**Task prompt:** Each record below must be written out exactly as given.

===== Material for this task

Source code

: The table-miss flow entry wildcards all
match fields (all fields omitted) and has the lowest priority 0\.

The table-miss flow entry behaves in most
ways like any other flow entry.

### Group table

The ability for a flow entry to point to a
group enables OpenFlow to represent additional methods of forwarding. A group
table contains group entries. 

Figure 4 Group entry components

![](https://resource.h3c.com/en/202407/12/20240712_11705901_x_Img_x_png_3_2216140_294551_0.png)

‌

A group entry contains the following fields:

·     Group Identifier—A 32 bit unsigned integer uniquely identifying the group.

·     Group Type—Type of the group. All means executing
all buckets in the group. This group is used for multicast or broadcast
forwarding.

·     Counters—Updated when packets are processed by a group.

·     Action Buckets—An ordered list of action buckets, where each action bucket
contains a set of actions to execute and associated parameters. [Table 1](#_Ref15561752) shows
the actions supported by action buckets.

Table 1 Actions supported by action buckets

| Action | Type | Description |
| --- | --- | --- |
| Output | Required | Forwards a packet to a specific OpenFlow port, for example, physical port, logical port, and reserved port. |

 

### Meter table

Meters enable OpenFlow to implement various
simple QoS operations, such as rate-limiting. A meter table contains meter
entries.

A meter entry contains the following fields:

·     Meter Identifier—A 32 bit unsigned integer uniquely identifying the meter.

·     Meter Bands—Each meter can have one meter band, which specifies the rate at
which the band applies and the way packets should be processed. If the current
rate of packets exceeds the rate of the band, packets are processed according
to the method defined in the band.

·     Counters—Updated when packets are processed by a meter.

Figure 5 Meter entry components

==========

**Exercise output:**
Source code

: The table-miss flow entry wildcards all
match fields (all fields omitted) and has the lowest priority 0\.

The table-miss flow entry behaves in most
ways like any other flow entry.

### Group table

The ability for a flow entry to point to a
group enables OpenFlow to represent additional methods of forwarding. A group
table contains group entries. 

Figure 4 Group entry components

![](https://resource.h3c.com/en/202407/12/20240712_11705901_x_Img_x_png_3_2216140_294551_0.png)

‌

A group entry contains the following fields:

·     Group Identifier—A 32 bit unsigned integer uniquely identifying the group.

·     Group Type—Type of the group. All means executing
all buckets in the group. This group is used for multicast or broadcast
forwarding.

·     Counters—Updated when packets are processed by a group.

·     Action Buckets—An ordered list of action buckets, where each action bucket
contains a set of actions to execute and associated parameters. [Table 1](#_Ref15561752) shows
the actions supported by action buckets.

Table 1 Actions supported by action buckets

| Action | Type | Description |
| --- | --- | --- |
| Output | Required | Forwards a packet to a specific OpenFlow port, for example, physical port, logical port, and reserved port. |

 

### Meter table

Meters enable OpenFlow to implement various
simple QoS operations, such as rate-limiting. A meter table contains meter
entries.

A meter entry contains the following fields:

·     Meter Identifier—A 32 bit unsigned integer uniquely identifying the meter.

·     Meter Bands—Each meter can have one meter band, which specifies the rate at
which the band applies and the way packets should be processed. If the current
rate of packets exceeds the rate of the band, packets are processed according
to the method defined in the band.

·     Counters—Updated when packets are processed by a meter.

Figure 5 Meter entry components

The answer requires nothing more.